═══ TEXT BLOCK ═══

In [1]:
import requests
from datetime import datetime, timedelta

# Help me plot the data so i can see trends

import matplotlib.pyplot as plt
import numpy as np

import json

import calendar
import os

os.chdir('..')


In [2]:

# Define the endpoint
url_trips = "https://opendata.emel.pt/cycling/gira/statistics/trips"
url_usage = "https://opendata.emel.pt/cycling/gira/statistics/usage"

# Create the outputs folder if it doesn't exist
if not os.path.exists('outputs'):
    os.makedirs('outputs')
    
if not os.path.exists('data'):
    os.makedirs('data')
    os.makedirs('data/trips/')
    os.makedirs('data/usage/')

In [67]:
# Define the start and end years
start_year = 2016
current_year = datetime.now().year


In [3]:
# Loop over the years
for year in range(start_year, current_year + 1):  # Ensure we don't request future years
    # Define the dateFrom and dateTo parameters
    dateFrom = f"01-01-{year}"
    dateTo = f"31-12-{year}"

    # Ensure end time is not earlier than start time
    if datetime.strptime(dateTo, "%d-%m-%Y") < datetime.strptime(dateFrom, "%d-%m-%Y"):
        print(f"End time is earlier than start time for {year}. Skipping this year.")
        continue

    # Define the query parameters
    params = {"dateFrom": dateFrom, "dateTo": dateTo}  # Ensure both skip and limit are defined

    # Make the GET request
    response = requests.get(url_trips, params=params)

    # Check the response
    if response.status_code == 200:
        # Print the statistics for this year into a file
        with open(f"data/trips/statistics_{year}.json", "w") as file:
            file.write(response.text)
    else:
        print(f"Failed to get statistics for {year}. Status code: {response.status_code}")
        


NameError: name 'start_year' is not defined

In [None]:
# Loop over the years
for year in range(start_year, current_year + 1):  # Ensure we don't request future years
    # Define the dateFrom and dateTo parameters
    dateFrom = f"01-01-{year}"
    dateTo = f"31-12-{year}"

    # Ensure end time is not earlier than start time
    if datetime.strptime(dateTo, "%d-%m-%Y") < datetime.strptime(dateFrom, "%d-%m-%Y"):
        print(f"End time is earlier than start time for {year}. Skipping this year.")
        continue

    # Define the query parameters
    params = {"dateFrom": dateFrom, "dateTo": dateTo}  # Ensure both skip and limit are defined

    # Make the GET request
    response = requests.get(url_usage, params=params)

    # Check the response
    if response.status_code == 200:
        # Print the statistics for this year into a file
        with open(f"data/usage/statistics_{year}.json", "w") as file:
            file.write(response.text)

═══ SOURCE INFORMATION ═══

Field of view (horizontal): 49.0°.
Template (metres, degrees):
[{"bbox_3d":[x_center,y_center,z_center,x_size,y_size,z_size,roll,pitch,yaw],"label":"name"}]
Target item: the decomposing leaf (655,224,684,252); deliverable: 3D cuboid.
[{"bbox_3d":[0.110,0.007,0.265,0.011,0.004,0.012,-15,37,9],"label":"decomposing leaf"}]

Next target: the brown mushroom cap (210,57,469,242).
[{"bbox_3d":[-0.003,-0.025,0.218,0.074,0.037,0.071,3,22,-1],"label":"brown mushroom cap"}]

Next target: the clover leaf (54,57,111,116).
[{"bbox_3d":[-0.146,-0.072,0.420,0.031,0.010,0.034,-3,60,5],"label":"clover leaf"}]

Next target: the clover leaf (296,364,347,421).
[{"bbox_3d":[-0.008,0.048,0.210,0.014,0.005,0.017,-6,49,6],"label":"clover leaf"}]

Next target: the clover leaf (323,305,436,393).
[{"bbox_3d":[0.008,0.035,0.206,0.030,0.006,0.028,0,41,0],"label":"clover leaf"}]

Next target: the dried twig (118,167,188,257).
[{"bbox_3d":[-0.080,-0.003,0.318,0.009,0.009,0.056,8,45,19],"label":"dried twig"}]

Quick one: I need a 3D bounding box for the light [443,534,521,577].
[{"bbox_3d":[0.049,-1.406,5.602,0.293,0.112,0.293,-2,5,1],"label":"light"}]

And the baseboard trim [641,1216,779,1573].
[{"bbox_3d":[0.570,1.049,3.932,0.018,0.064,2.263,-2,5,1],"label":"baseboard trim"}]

═══

*SET OF TASKS*
1 - Decide whether each statement agrees with the notebook, answering yes or no and quoting the words that settle it: (a) the first year requested is 2016; (b) the usage loop saves its results in the data/trips/ folder; (c) running the trips loop produced an error reporting that start_year is not defined.
2 - Transcribe everything in the notebook from "# Define the endpoint" down to "os.makedirs('data')".
Work from the notebook alone.

*ANSWER SET*
1 -
(a) Yes: "start_year = 2016"
(b) No: "data/usage/statistics_{year}.json"
(c) Yes: "NameError: name 'start_year' is not defined"

2 -
# Define the endpoint
url_trips = "https://opendata.emel.pt/cycling/gira/statistics/trips"
url_usage = "https://opendata.emel.pt/cycling/gira/statistics/usage"

# Create the outputs folder if it doesn't exist
if not os.path.exists('outputs'):
    os.makedirs('outputs')
    
if not os.path.exists('data'):
    os.makedirs('data')